AIM OF THE TASK
From the line containing "ere's how you know" onward, every line of the entries is to be set down exactly, the last line included.
▶
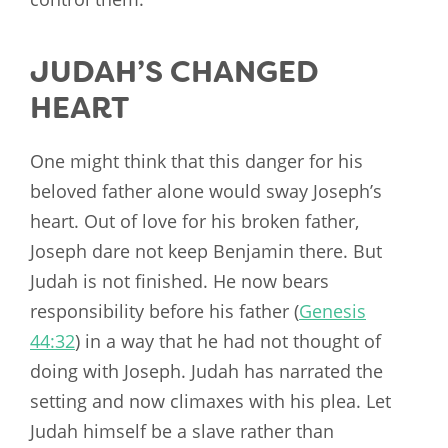
JUDAH’S CHANGED
HEART
One might think that this danger for his
beloved father alone would sway Joseph’s
heart. Out of love for his broken father,
Joseph dare not keep Benjamin there. But
Judah is not finished. He now bears
responsibility before his father (
Genesis
44:32
) in a way that he had not thought of
doing with Joseph. Judah has narrated the
setting and now climaxes with his plea. Let
Judah himself be a slave rather than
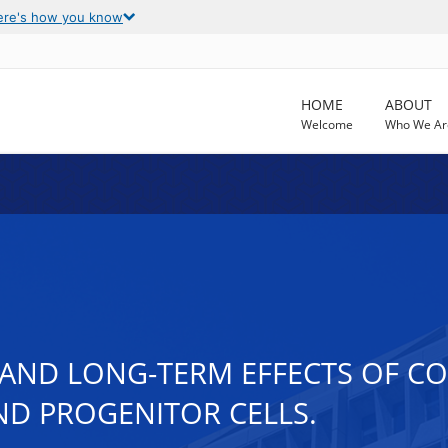
ere's how you know
HOME
ABOUT
Welcome
Who We Ar
AND LONG-TERM EFFECTS OF CO
ND PROGENITOR CELLS.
◀
RESPONSE TO THIS EXERCISE
ere's how you know
HOME
ABOUT
Welcome
Who We Ar
AND LONG-TERM EFFECTS OF CO
ND PROGENITOR CELLS.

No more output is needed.